* TRY IT:
Write out, without any change, the lines in the material below that run from the line with "eth, en la Alta Guajira, en la que había" through the line with "os por información que conduzca a su", both included.
============
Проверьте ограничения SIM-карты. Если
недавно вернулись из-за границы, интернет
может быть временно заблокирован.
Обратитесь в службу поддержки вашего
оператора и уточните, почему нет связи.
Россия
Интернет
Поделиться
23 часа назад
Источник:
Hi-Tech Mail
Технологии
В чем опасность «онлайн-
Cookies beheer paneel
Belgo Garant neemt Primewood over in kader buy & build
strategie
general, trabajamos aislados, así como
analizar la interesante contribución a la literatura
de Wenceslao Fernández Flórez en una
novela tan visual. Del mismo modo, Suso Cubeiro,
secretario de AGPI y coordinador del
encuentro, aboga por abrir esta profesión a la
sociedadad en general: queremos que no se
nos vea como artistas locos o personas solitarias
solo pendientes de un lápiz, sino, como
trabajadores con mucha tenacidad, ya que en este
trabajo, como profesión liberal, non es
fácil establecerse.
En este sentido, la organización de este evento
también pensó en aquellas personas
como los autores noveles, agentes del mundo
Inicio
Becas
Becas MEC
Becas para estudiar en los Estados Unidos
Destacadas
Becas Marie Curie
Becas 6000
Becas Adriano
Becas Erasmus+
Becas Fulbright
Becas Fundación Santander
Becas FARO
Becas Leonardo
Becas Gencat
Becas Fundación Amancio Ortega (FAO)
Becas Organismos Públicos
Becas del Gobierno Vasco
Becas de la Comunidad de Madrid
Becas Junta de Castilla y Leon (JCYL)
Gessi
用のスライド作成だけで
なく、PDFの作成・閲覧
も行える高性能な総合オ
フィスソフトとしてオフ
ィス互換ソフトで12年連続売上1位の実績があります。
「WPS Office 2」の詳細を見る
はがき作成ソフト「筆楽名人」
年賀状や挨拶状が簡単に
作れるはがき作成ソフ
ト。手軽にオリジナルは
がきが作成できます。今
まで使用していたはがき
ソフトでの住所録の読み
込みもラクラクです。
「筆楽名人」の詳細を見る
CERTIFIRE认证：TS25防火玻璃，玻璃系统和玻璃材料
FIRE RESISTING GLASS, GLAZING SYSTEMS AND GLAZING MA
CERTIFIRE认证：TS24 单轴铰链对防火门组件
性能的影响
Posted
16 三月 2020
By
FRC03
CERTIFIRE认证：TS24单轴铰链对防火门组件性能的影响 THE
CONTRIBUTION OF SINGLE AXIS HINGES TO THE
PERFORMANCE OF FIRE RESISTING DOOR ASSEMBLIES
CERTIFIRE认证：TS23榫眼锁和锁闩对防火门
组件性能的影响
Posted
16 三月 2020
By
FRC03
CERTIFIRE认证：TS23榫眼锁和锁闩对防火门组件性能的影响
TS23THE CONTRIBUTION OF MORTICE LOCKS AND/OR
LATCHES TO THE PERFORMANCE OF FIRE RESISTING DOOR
============
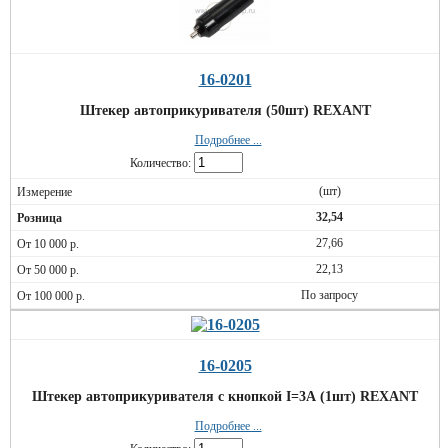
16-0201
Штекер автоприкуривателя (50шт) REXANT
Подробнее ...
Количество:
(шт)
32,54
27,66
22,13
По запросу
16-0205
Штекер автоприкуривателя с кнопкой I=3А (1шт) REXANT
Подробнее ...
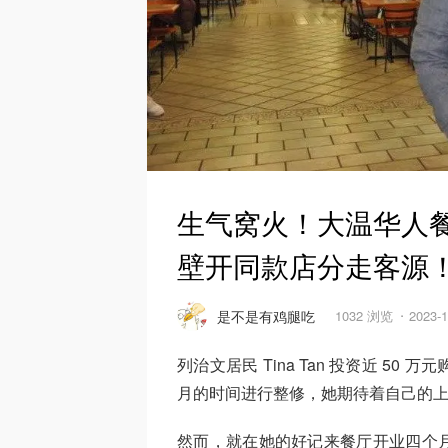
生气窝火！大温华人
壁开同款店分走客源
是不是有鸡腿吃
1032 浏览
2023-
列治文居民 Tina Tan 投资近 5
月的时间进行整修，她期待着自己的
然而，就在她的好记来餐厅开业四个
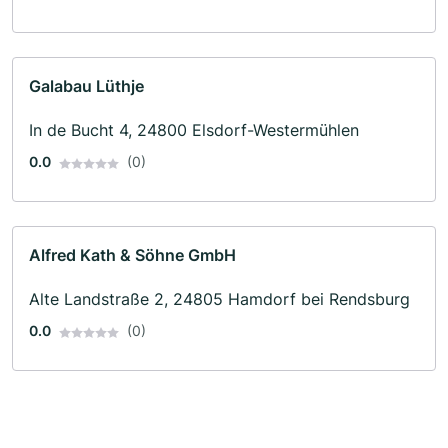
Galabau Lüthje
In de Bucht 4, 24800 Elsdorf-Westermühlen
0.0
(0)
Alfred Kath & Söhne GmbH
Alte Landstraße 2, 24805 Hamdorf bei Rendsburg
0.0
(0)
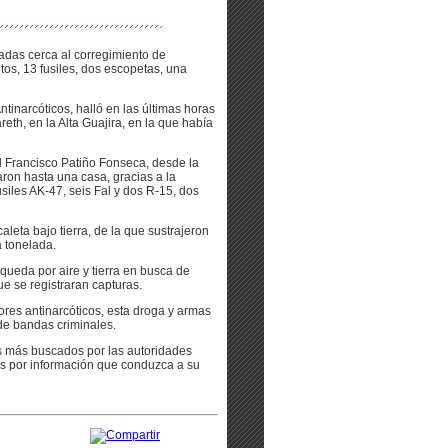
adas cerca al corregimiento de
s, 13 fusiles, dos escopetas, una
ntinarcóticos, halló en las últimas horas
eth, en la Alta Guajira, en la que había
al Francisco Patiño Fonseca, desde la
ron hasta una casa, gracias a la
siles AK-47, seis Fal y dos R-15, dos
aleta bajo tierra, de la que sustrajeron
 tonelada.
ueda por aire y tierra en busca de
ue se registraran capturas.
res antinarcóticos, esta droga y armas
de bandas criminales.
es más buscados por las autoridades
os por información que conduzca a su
============
* WRITTEN SOLUTION:
eth, en la Alta Guajira, en la que había
al Francisco Patiño Fonseca, desde la
ron hasta una casa, gracias a la
siles AK-47, seis Fal y dos R-15, dos
aleta bajo tierra, de la que sustrajeron
 tonelada.
ueda por aire y tierra en busca de
ue se registraran capturas.
res antinarcóticos, esta droga y armas
de bandas criminales.
es más buscados por las autoridades
os por información que conduzca a su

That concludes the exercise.